Several pages later, in unison, we invoked Ffraid:

"We call you now to walk on the riverbank,
to break the ice, to free the river.
We greet you now
from your churches and your wells,
from the cold sea-coast and the colder hills,
with the immemorial cry,
'Ffraid is come! Ffraid is welcome!'"

After this we set to work weaving crosses. The rushes came from a different place this year and were thicker and stronger so they didn't bend so easily but we persevered. While we worked we shared some poems and talked about our lives.

I feel as if I am moving into a new phase where I crave more simplicity, more of an uncluttered life. I've always been reluctant to remove side shoots from plants or some of the apples that form a cluster and prevent just one or two reaching a good size. All things want to live, the life of plants spills out into these growths, who am I to stop them? But last summer I began to see, or to feel in my bones, how this may stunt growth and weaken the plant. If I want good-sized fruit that ripens well, it's necessary to limit unchecked growth. I could see the analogy with my own life - how 'spreading oneself too thin' may result in a weakening, especially when one's energy is limited, as mine is. I was beginning to crave the cutting down of ideas and projects so that I could focus on the few important things that I would like to bear a rich fruit.

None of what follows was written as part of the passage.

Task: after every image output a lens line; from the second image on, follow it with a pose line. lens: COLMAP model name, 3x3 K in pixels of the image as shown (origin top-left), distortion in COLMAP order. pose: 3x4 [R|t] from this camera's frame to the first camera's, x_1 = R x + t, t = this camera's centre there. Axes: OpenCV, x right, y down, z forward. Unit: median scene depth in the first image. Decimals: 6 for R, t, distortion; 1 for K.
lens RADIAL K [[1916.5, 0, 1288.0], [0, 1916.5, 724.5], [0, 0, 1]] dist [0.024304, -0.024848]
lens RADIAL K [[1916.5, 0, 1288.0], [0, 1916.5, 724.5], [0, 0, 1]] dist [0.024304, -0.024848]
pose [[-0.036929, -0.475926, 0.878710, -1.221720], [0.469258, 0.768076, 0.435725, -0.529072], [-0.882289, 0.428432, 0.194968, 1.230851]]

So this is my agenda for the year ahead. I hope to be successful in this. I'm beginning to declutter, it feels more urgent as I may move at some point to be nearer my siblings or my son and family since my mobility is deteriorating. In which case I need to start clearing out the many drawers and cupboards in this house, getting rid of the dross and giving away things which aren't useful or beautiful, things which, in a subtle way, I feel are weighing me down. I hope to emerge lighter, more focused, more fruitful, more fit to engage with whatever lies ahead.

I certainly feel a renewal of my spirit. But last year has not been wasted, for one thing it has shown me that I haven't achieved that Still Centre which enables one to keep one's balance, one's equilibrium, through the vicissitudes of life, though I have moved some way towards it. This gives me the prod I need to spend more time in practice - with meditation and ritual work centred on Brigit, with yoga exercises to make up for my lack of walking, with carefully chosen creative work and with Being-in-Nature. My Buddhist calendar for February supports me in this resolve, saying:

'It is better to practice a little than talk a lot.'  Muso Kokushi. Or write a lot perhaps?! (But I hope to write my blogs a little more regularly, though shorter posts perhaps.)